We silently carry the bags into the kitchen and set up the sanitation assembly line. I sterilize everything, and Piper puts it away. All the while my phone is propped up against an empty crystal vase on the center of the large, granite-topped kitchen island. Ava’s still snoozing away, struggling to breathe, but managing it anyway.

“Is that Ava?” Piper’s voice breaks through the silence of our work after a couple of minutes. She moves to stand next to me and eyes the screen.

“Yeah,” I answer as neutrally as I can.

Piper sighs and knits her light brown brows. “Poor little babe. What a nightmare.”

“Yeah,” I say again.

She rubs my back and smooches my cheek, and then we go back to our work.

I stare at the screen while wiping random items with disinfectant, and everything in me hurts. I can’t do anything to help her, and I hate it. Despite being born Catholic by default and spending my earliest years in a Catholic orphanage, I don’t really believe in God, but I find myself mentally murmuring to St. Catherine of Siena, one of the patron saints of nurses. I think of her because she lived during a plague, and who better to understand this shitstorm than her, right?

Just help her breathe, for God’s sake, I plead in my mind, which isn’t a very respectful way to address a saint, I know, but my desperation is at an all-time high.I love her. I need her. She deserves more of a life than the short one she’s had. Throw me a friggin’ bone here and just let her live.

It all feels pretty pointless as Piper and I finish up with the groceries.

But then...hope.

Ava stirs.

It starts as just her nestling her head deeper into the pillow and tilting it to one side, her pretty little hands, riddled with IVs and tubes, tugging at the blanket and pulling it closer to her chin, but I freeze and stare expectantly. Movement in her eyelids follows; a deep flinch followed by a series of more subtle ones. Then her slender shoulders shift like she can’t get comfortable. One of her hands shakily goes to her closed eyes, and she rubs one eyelid with the tips of her fingers.
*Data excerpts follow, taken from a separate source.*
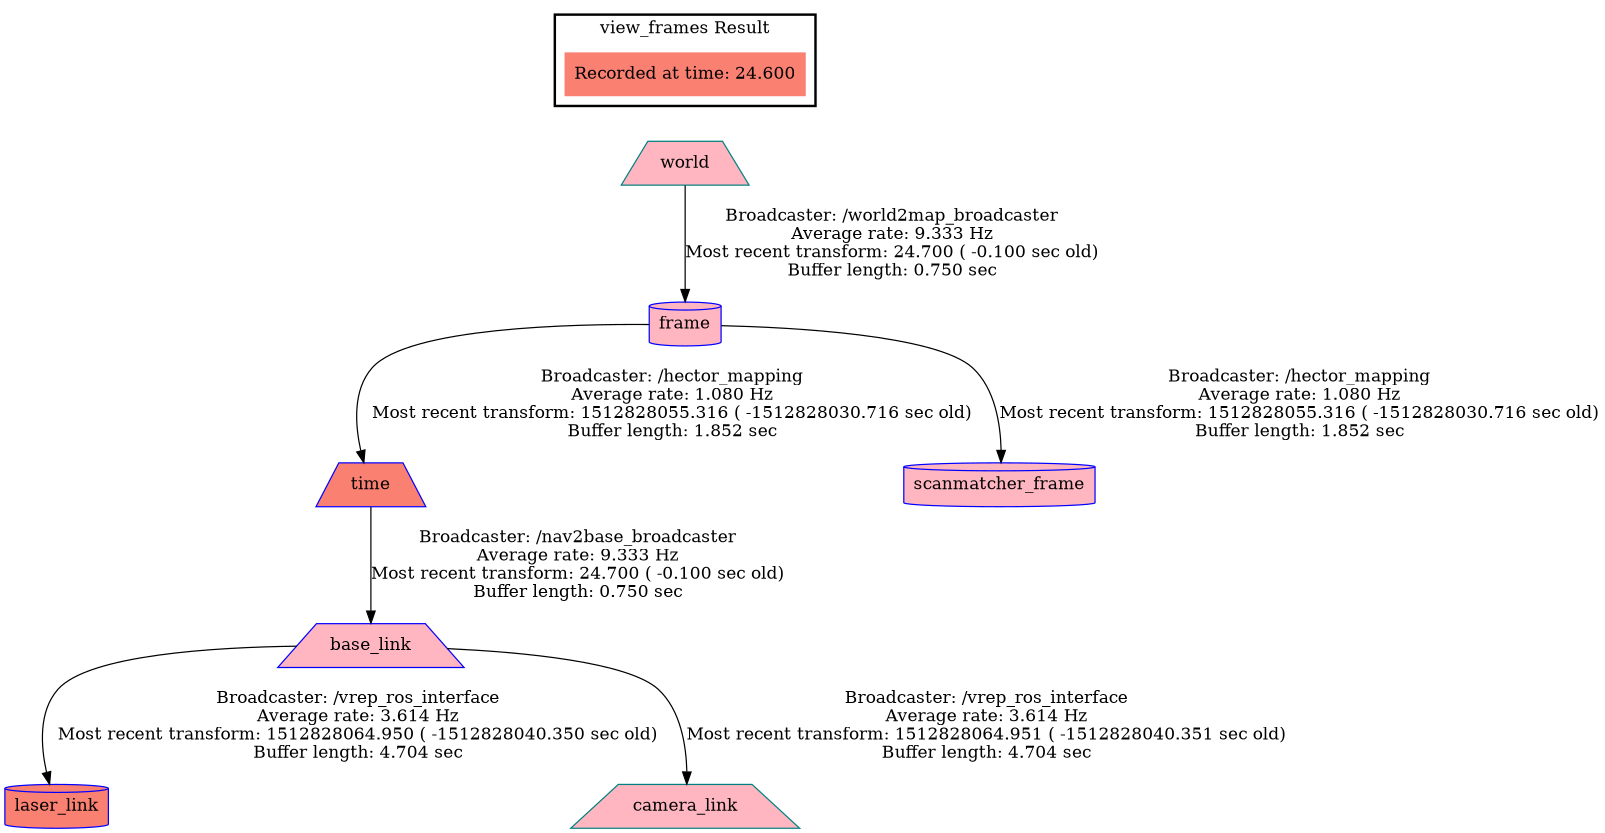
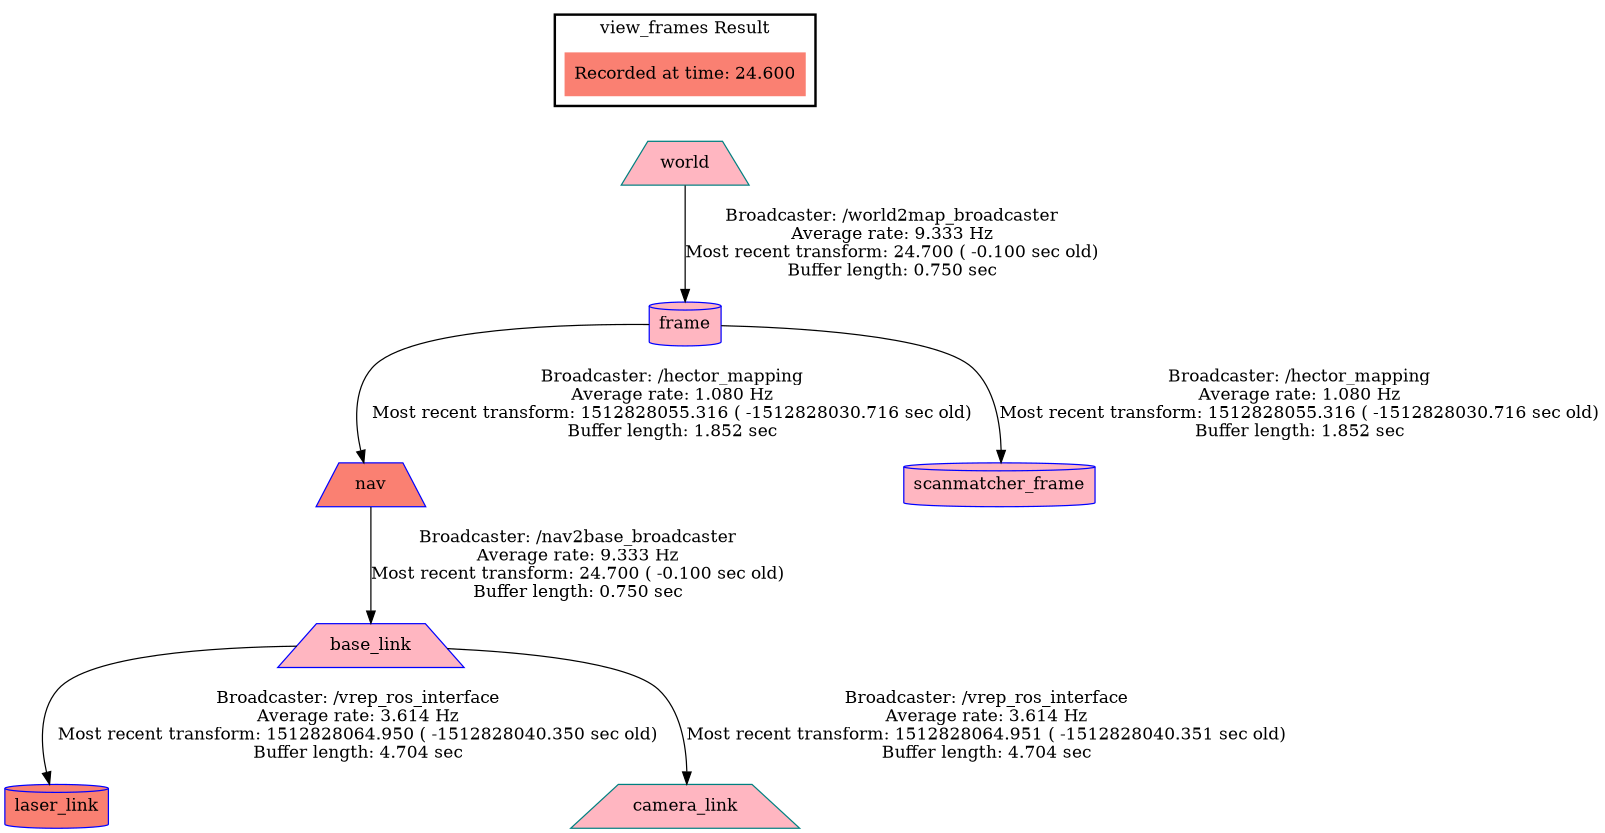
  digraph {
    node [color=blue fillcolor=lightpink shape=trapezium style=filled]
    "Recorded at time: 24.600" [color=teal fillcolor=salmon shape=plaintext]
    world [color=teal]
    base_link
    laser_link [fillcolor=salmon shape=cylinder]
    camera_link [color=teal]
-   nav [fillcolor=salmon label=time]
+   nav [fillcolor=salmon]
    n7 [label=frame shape=cylinder]
    scanmatcher_frame [shape=cylinder]
    subgraph cluster_1 {
      color=black
      label="view_frames Result"
      style=bold
      "Recorded at time: 24.600"
    }
    "Recorded at time: 24.600" -> world [style=invis]
    world -> n7 [label="Broadcaster: /world2map_broadcaster\nAverage rate: 9.333 Hz\nMost recent transform: 24.700 ( -0.100 sec old)\nBuffer length: 0.750 sec\n"]
    base_link -> laser_link [label="Broadcaster: /vrep_ros_interface\nAverage rate: 3.614 Hz\nMost recent transform: 1512828064.950 ( -1512828040.350 sec old)\nBuffer length: 4.704 sec\n"]
    base_link -> camera_link [label="Broadcaster: /vrep_ros_interface\nAverage rate: 3.614 Hz\nMost recent transform: 1512828064.951 ( -1512828040.351 sec old)\nBuffer length: 4.704 sec\n"]
    nav -> base_link [label="Broadcaster: /nav2base_broadcaster\nAverage rate: 9.333 Hz\nMost recent transform: 24.700 ( -0.100 sec old)\nBuffer length: 0.750 sec\n"]
    n7 -> nav [label="Broadcaster: /hector_mapping\nAverage rate: 1.080 Hz\nMost recent transform: 1512828055.316 ( -1512828030.716 sec old)\nBuffer length: 1.852 sec\n"]
    n7 -> scanmatcher_frame [label="Broadcaster: /hector_mapping\nAverage rate: 1.080 Hz\nMost recent transform: 1512828055.316 ( -1512828030.716 sec old)\nBuffer length: 1.852 sec\n"]
  }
And then, a tiny little mewl; one that sounds a lot like when Piper was extricating the little shards of glass from Ava’s back. That night when I let myself start falling.

“Ava?” the nurse says. “How are you, hon?”

Another mewl, and then a quiet moan, and then her eyes blink open.

They’re glassy and unfocused, but seeing them again after so long causes me to involuntarily cross myself in a salute to St. Catherine before I pick up the phone to stare intently at the screen.

“I don’t feel well,” Ava mumbles with a little hitch in her throat.